EISCAT_3D: Background, progress, current status and next steps

Wannberg, G.

EISCAT Scientific Association, Kiruna, Sweden

In response to user demands for higher temporal and spatial resolution and better basic radar performance, and in an effort to improve the reliability and economics of the mainland operation, in May 2005 the EISCAT Association in co-operation with several other institutions embarked on a four-year, European Union-supported design study for a new radar facility with greatly enhanced performance to replace the existing VHF and UHF systems.

The performance specifications for the new system, EISCAT_3D, have been established in close collaboration with current and future EISCAT user communities. Phased-array technology will be employed throughout and the powerful multi-static configuration of the EISCAT UHF system will be retained. The design goals include a tenfold improvements in temporal and spatial resolution, instantaneous measurements of full-vector ionospheric drift velocities over the entire altitude range of the radar, fully integrated interferometry capability, real-time raw data access and extensive archiving facilities. For optimum performance in low electron density conditions, and in the middle atmosphere, a frequency in the high VHF band (~240 MHz) will be used.

The first half of the study has focussed on establishing the overall system architecture, studying the feasibility of employing new sampling, beam forming and signal processing techniques, and on establishing how much of the needed technology already exists either in the organisation or as commercial off-the-shelf products.
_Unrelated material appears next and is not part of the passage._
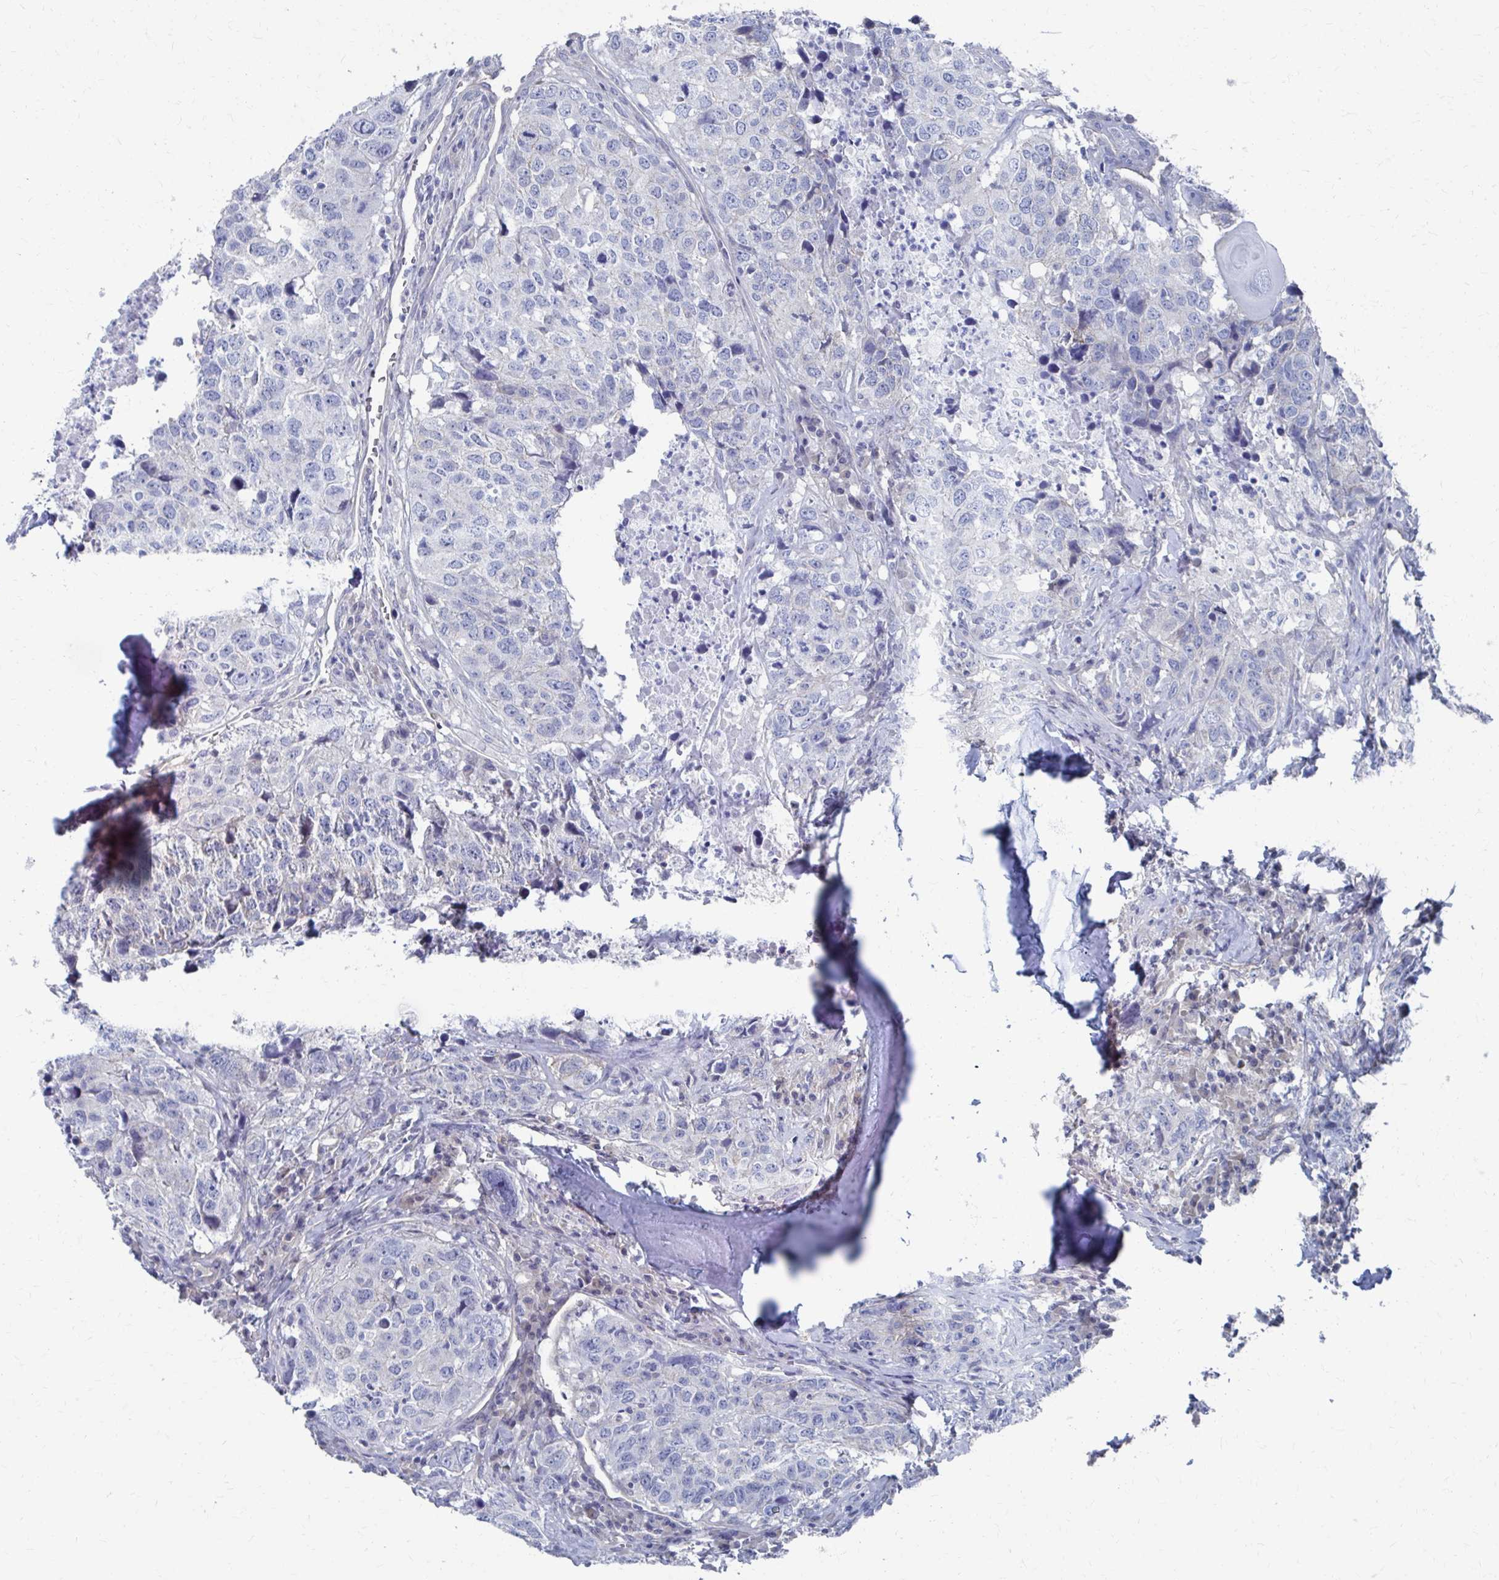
{"staining": {"intensity": "negative", "quantity": "none", "location": "none"}, "tissue": "head and neck cancer", "cell_type": "Tumor cells", "image_type": "cancer", "snomed": [{"axis": "morphology", "description": "Normal tissue, NOS"}, {"axis": "morphology", "description": "Squamous cell carcinoma, NOS"}, {"axis": "topography", "description": "Skeletal muscle"}, {"axis": "topography", "description": "Vascular tissue"}, {"axis": "topography", "description": "Peripheral nerve tissue"}, {"axis": "topography", "description": "Head-Neck"}], "caption": "Immunohistochemical staining of human head and neck squamous cell carcinoma exhibits no significant staining in tumor cells.", "gene": "PLEKHG7", "patient": {"sex": "male", "age": 66}}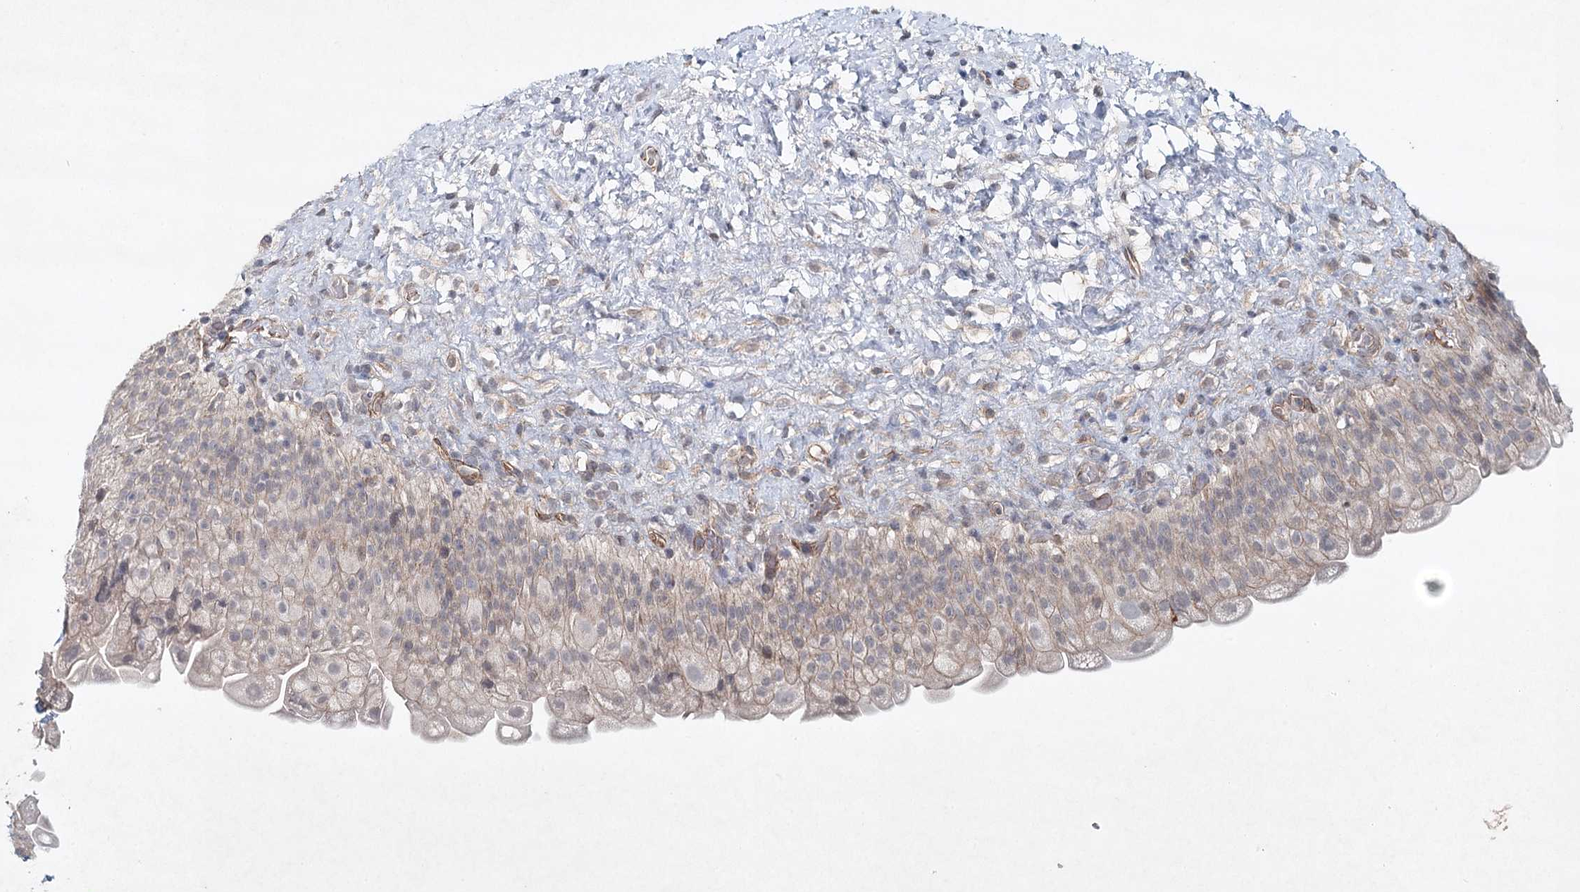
{"staining": {"intensity": "weak", "quantity": "25%-75%", "location": "cytoplasmic/membranous"}, "tissue": "urinary bladder", "cell_type": "Urothelial cells", "image_type": "normal", "snomed": [{"axis": "morphology", "description": "Normal tissue, NOS"}, {"axis": "topography", "description": "Urinary bladder"}], "caption": "A low amount of weak cytoplasmic/membranous staining is identified in approximately 25%-75% of urothelial cells in benign urinary bladder. (Stains: DAB in brown, nuclei in blue, Microscopy: brightfield microscopy at high magnification).", "gene": "SYNPO", "patient": {"sex": "female", "age": 27}}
The optical performance of different types of phased arrays has been simulated, both in single-beam mode and in interferometer mode, a direct-sampling receiver design has been shown to meet the performance requirements in simulation, trigger criteria for interferometry have been developed and several commercial data storage options have been identified. A 48-element "Demonstrator" array has been constructed at the Kiruna site. It will be used during the coming winter together with the Tromso VHF transmitter to validate the simulation results in practice before proceeding to a grant application/tender process.

The science case, the performance criteria and the envisaged system architecture will be reviewed and the use of novel techniques and technologies (e.g. the fully digital receivers) highlighted. The Demonstrator sub-project will be covered in-depth. Prospects for the time after the end of the study phase may also be briefly discussed.